Pop culture obsessives writing for the pop culture obsessed.
Pop culture obsessives writing for the pop culture obsessed.

Snow Patrol: Fallen Empires

Illustration for article titled Snow Patrol: Fallen Empires

In spite of platinum success in Europe—and even one platinum album here—Snow Patrol remains relatively anonymous, having poked into the mainstream briefly with the big ballad “Chasing Cars.” It might be the Irish/Scottish band’s refusal to caricature itself like its obvious forebears, U2 and Coldplay: Snow Patrol has yet to stray far from its template artistically, and its members don’t devise new outfits for each album and tour. The official line on Fallen Empires, Snow Patrol’s sixth album, is that the band is off in a new direction, even warning fans to keep minds open.
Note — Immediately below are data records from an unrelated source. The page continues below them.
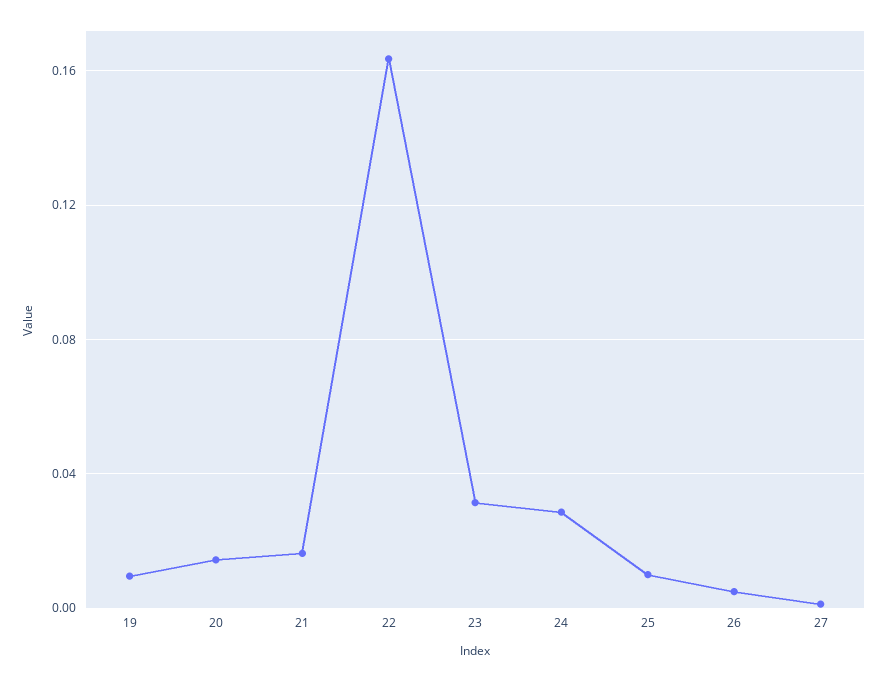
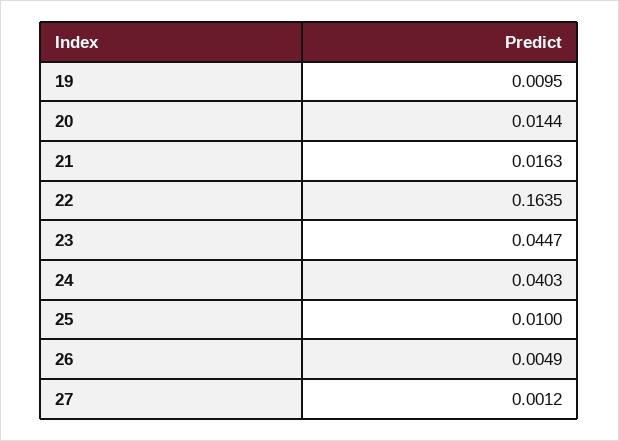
  {
    "19": 0.0095,
    "20": 0.0144,
    "21": 0.0163,
    "22": 0.1635,
-   "23": 0.03,
+   "23": 0.0447,
-   "24": 0.03,
+   "24": 0.0403,
    "25": 0.01,
    "26": 0.0049,
    "27": 0.0012
  }

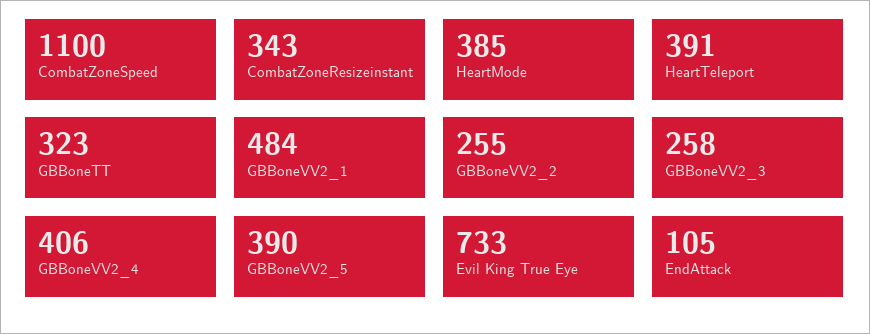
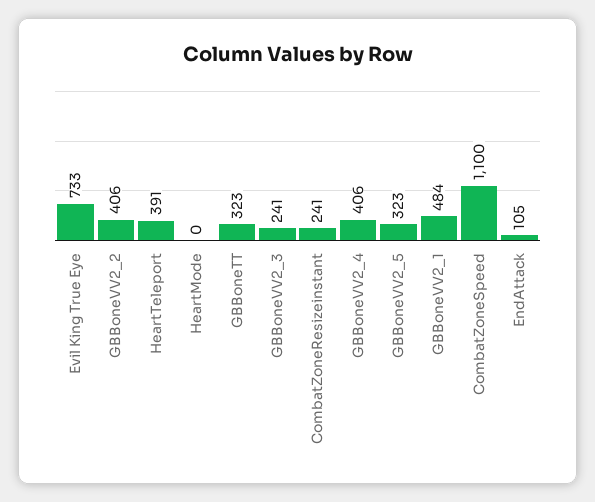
  {
    "CombatZoneSpeed": 1100,
-   "CombatZoneResizeinstant": 343,
+   "CombatZoneResizeinstant": 241,
-   "HeartMode": 385,
+   "HeartMode": 0,
    "HeartTeleport": 391,
    "GBBoneTT": 323,
    "GBBoneVV2_1": 484,
-   "GBBoneVV2_2": 255,
+   "GBBoneVV2_2": 406,
-   "GBBoneVV2_3": 258,
+   "GBBoneVV2_3": 241,
    "GBBoneVV2_4": 406,
-   "GBBoneVV2_5": 390,
+   "GBBoneVV2_5": 323,
    "Evil King True Eye": 733,
    "EndAttack": 105
  }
But Fallen Empires is less a sharp turn than a gentle veer: Electronic bits rap softly at the door of “I’ll Never Let Go” and “The Symphony,” while a South Central L.A. gospel choir visits “The Weight Of Love” and a couple of other songs. But Snow Patrol’s core hasn’t changed, and that’s just as well. Each song is still anchored by Gary Lightbody’s earnest—some would argue far too earnest, and they wouldn’t be entirely wrong—lyrics, his vocals front and center on every track. Empires has the requisite huge ballad that swells into a power-ballad (“This Isn’t Everything You Are”), the quiet, contemplative ballad (“The Garden Rules”), and the dark-side-flirting rocker (“Fallen Empires”).

At the risk of damning the whole enterprise with faint praise, Fallen Empires is absolutely solid, with variations in quality almost imperceptible. On the Snow Patrol continuum, it’s less satisfying than 2003’s fantastic Final Straw, but a step up from 2008’s A Hundred Million Suns.  There’s no song in particular that sounds like it’ll tip the band back into the wider public’s eye, except perhaps the maudlin, eager “Lifening,” which could play over a great romantic movie scene. But maybe, as evidenced by the band’s everyman approach, that’s exactly what these guys want: the freedom to make the best middle-of-the-road rock possible. It’s not where you want to spend all of your listening time, but it’s comforting at worst and occasionally fantastic.